On hand for the dedication was Nancy Pfeiffer, Smith’s 96-year-old daughter, who made the trip from Connecticut accompanied by her son Eric Pfeiffer, daughter Elizabeth Aviano and grandson Derek Aviano.

“I stand in my mother’s shoes,” Pfeiffer said. “I try to think of what she would say.”

Rejected by several publishers before editors at HarperCollins took it on, “A Tree Grows in Brooklyn” follows the experience of Francie Nolan, 12 years old, as she and her family suffer grinding poverty in Williamsburg, a neighborhood then filled with heavy industry.

Francie admires her father Johnny’s joie de vivre and romantic nature, despite his alcoholism making him a poor provider. This is a contrast to her mother Katie’s hard-nosed realism. Katie supports the family by cleaning houses.

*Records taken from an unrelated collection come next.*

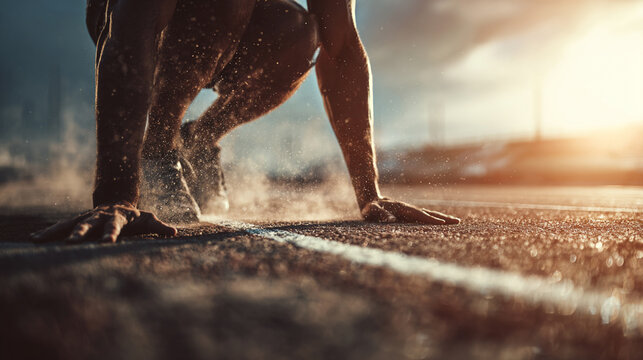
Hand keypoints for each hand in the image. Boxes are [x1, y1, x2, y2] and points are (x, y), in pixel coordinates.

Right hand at [31, 202, 177, 242]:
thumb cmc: (137, 217)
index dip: (111, 234)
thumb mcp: (150, 220)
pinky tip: (34, 239)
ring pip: (70, 224)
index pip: (114, 227)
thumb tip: (176, 233)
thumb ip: (161, 227)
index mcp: (117, 218)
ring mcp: (87, 217)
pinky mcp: (77, 220)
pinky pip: (61, 226)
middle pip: (89, 224)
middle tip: (73, 243)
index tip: (107, 243)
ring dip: (56, 232)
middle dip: (81, 233)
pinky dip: (49, 232)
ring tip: (38, 240)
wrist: (119, 201)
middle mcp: (99, 216)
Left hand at [361, 197, 459, 224]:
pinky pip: (424, 216)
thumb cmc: (369, 207)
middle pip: (429, 214)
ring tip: (455, 221)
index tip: (442, 223)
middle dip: (443, 218)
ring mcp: (410, 211)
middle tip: (458, 222)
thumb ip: (380, 214)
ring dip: (441, 218)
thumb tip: (391, 220)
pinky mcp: (409, 213)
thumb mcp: (371, 211)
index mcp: (402, 209)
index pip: (419, 215)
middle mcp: (409, 209)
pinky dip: (434, 219)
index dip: (430, 219)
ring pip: (428, 214)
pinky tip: (440, 222)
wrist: (369, 198)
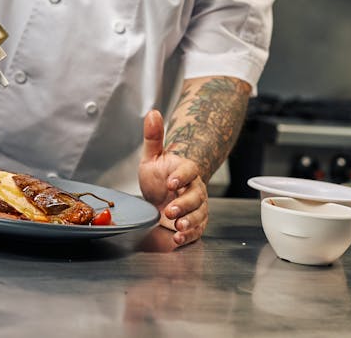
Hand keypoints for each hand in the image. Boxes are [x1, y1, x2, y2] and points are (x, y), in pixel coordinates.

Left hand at [138, 109, 208, 246]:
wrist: (161, 196)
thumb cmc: (157, 177)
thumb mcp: (152, 157)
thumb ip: (153, 137)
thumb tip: (152, 113)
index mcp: (185, 171)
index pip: (189, 170)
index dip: (182, 176)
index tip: (171, 182)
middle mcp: (194, 189)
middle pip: (196, 196)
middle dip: (184, 204)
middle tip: (169, 210)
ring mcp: (196, 207)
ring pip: (199, 214)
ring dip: (189, 221)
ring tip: (176, 226)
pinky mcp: (194, 223)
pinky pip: (197, 229)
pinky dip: (189, 235)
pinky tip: (178, 237)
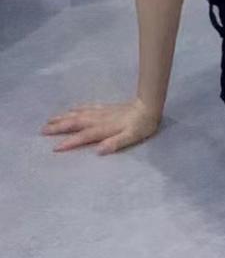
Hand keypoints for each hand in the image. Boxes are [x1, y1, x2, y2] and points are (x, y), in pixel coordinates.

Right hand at [40, 98, 161, 154]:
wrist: (149, 107)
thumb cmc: (142, 126)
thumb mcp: (132, 137)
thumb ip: (115, 143)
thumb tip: (98, 150)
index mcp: (104, 129)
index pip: (83, 136)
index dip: (70, 142)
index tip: (55, 148)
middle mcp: (99, 119)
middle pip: (75, 123)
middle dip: (58, 127)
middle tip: (42, 131)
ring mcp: (101, 112)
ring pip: (78, 114)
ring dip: (63, 117)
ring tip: (49, 121)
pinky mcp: (105, 108)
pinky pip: (86, 107)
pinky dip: (76, 108)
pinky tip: (70, 109)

The novel’s central metaphor is the tree of life that thrives outside Francie’s window in spite of its hardscrabble, urban setting.

The book was immediately successful. Published in an Armed Forces edition, it became the most requested title for GIs stationed abroad. A 1945 film version directed by Elia Kazan won several Academy Awards and is regarded as a film classic.

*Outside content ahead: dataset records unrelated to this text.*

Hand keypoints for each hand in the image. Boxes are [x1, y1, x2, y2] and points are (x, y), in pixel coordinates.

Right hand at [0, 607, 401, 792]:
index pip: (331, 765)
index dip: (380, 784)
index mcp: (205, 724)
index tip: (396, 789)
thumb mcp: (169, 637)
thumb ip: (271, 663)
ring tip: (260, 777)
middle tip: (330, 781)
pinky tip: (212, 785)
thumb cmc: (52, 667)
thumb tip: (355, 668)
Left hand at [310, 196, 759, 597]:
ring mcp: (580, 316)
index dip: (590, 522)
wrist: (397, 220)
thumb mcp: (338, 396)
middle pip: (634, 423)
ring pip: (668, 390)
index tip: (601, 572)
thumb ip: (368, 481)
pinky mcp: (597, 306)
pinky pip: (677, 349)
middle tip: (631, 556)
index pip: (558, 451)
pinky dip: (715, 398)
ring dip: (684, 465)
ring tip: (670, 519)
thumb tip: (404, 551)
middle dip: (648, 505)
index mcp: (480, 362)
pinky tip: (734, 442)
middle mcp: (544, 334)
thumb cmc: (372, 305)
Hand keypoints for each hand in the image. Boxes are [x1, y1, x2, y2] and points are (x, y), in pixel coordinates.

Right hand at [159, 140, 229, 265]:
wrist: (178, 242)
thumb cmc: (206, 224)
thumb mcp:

“The characters have so much soul, just like Brooklyn,” said Amy Lyon, who illustrated the cover for the 75th anniversary edition.

Published the year before Brooklyn Navy Yard launched its quintessential achievement, the Iowa-class battleship USS Missouri, “A Tree Grows in Brooklyn” put the borough firmly into America’s literary canon just a year or two before its descent into a precipitous post-war decline.

How fitting, then, after the better part of a century during which circumstances, dreams and hard work have brought Brooklyn back to, and perhaps beyond, its wartime pinnacle, Smith’s achievement is honored in the very library that for she and her protagonist was an invaluable resource.

“Although my mother never returned to Brooklyn,” Pfeiffer told the audience, “she always carried Brooklyn and Williamsburg within her. It was an integral part of who she was.”